Goal of the exercise — Would you please print exactly the lines that run from the one with "pyautogui.scroll(-6, 460, 454)" to the last line of the data, both included, without any pictures?

Material provided —
—————

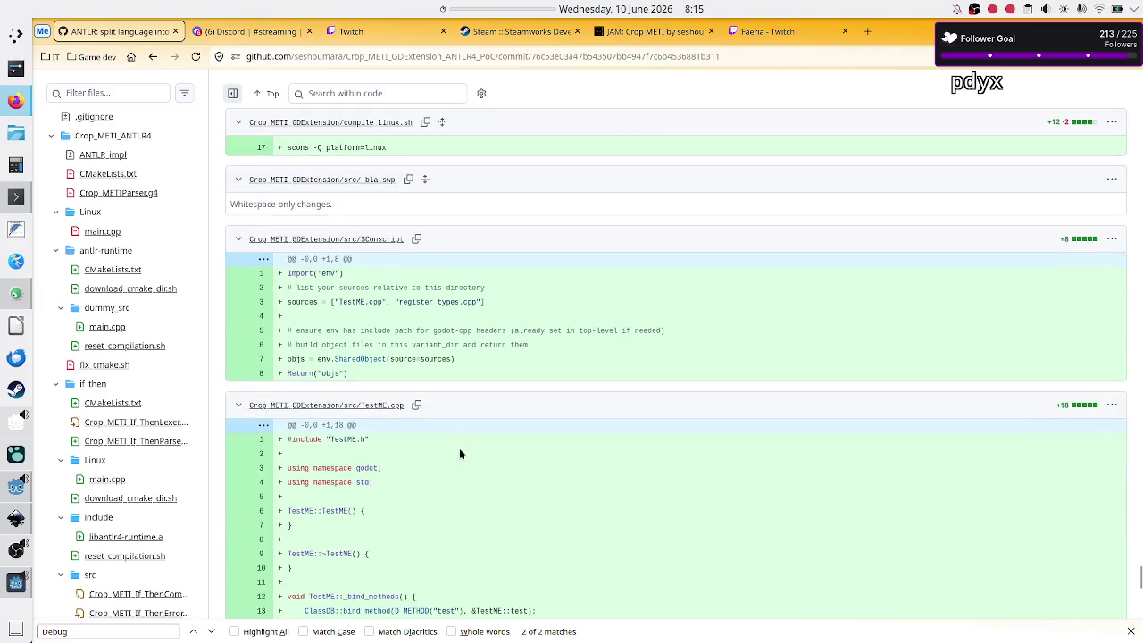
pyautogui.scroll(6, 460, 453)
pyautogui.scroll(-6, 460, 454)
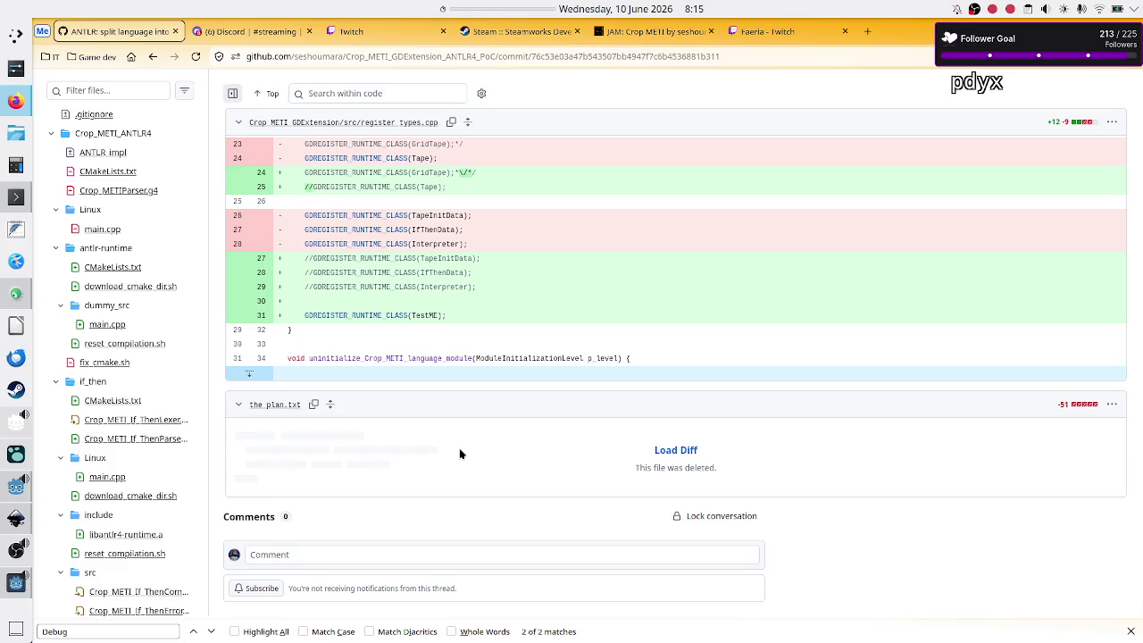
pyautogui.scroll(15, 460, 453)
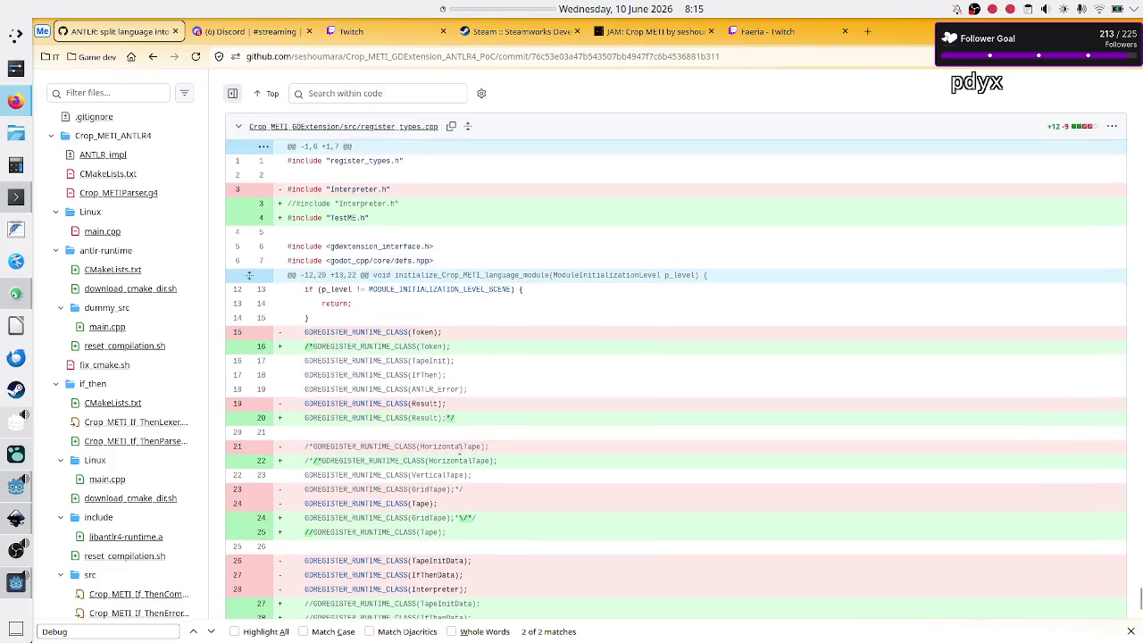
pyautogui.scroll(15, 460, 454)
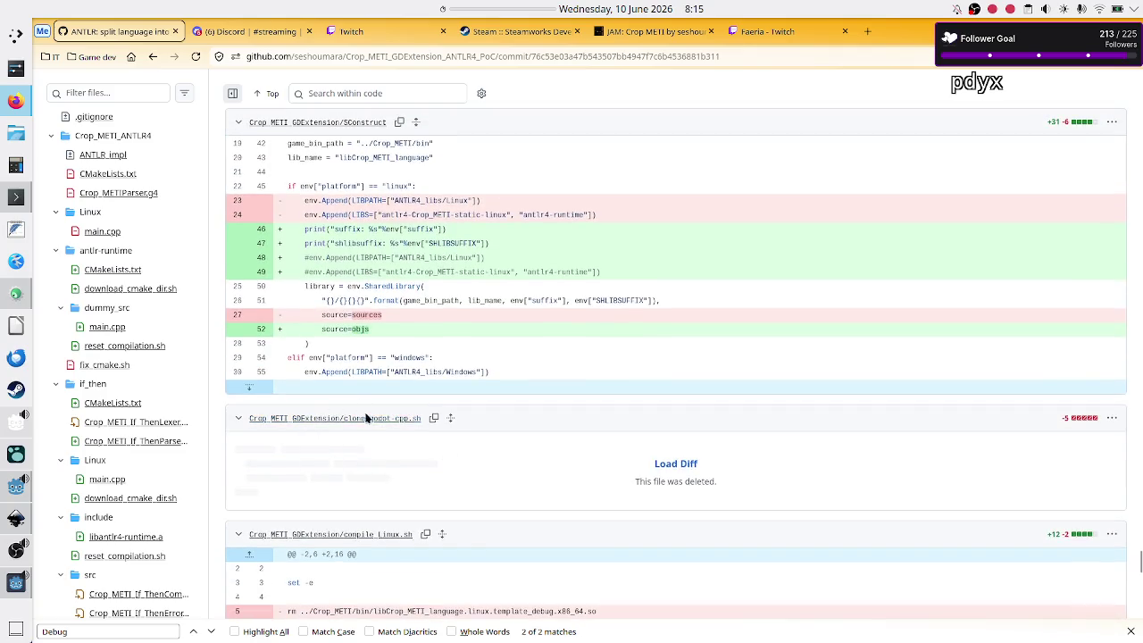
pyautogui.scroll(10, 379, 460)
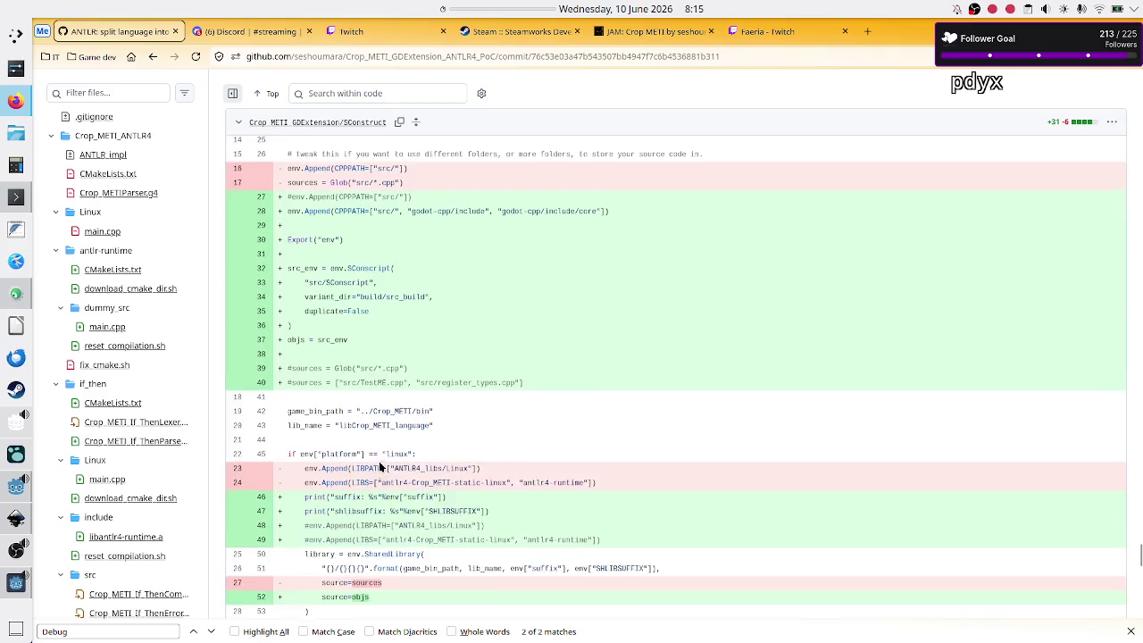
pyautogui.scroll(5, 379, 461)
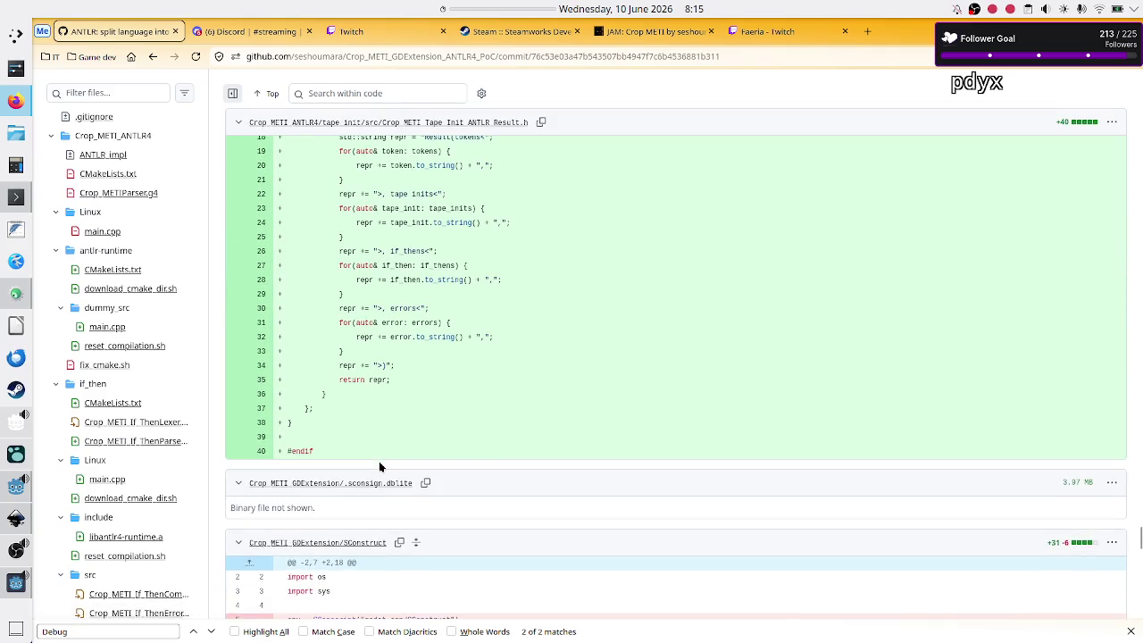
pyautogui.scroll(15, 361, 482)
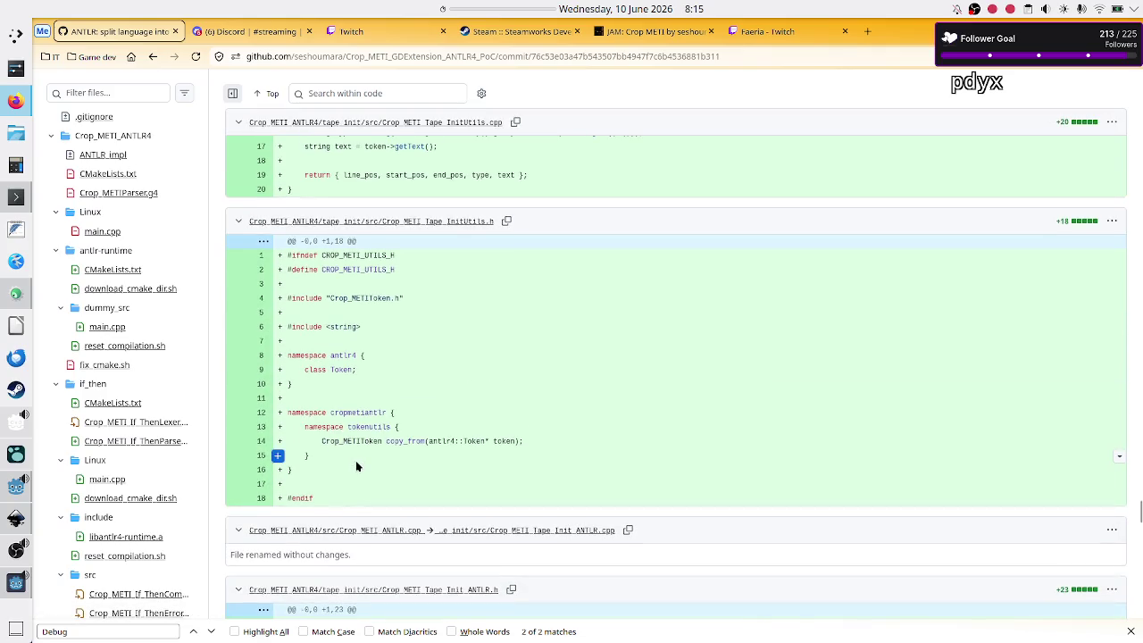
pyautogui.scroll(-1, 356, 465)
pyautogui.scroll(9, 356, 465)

—————

Response area —
pyautogui.scroll(-6, 460, 454)
pyautogui.scroll(15, 460, 453)
pyautogui.scroll(15, 460, 454)
pyautogui.scroll(10, 379, 460)
pyautogui.scroll(5, 379, 461)
pyautogui.scroll(15, 361, 482)
pyautogui.scroll(-1, 356, 465)
pyautogui.scroll(9, 356, 465)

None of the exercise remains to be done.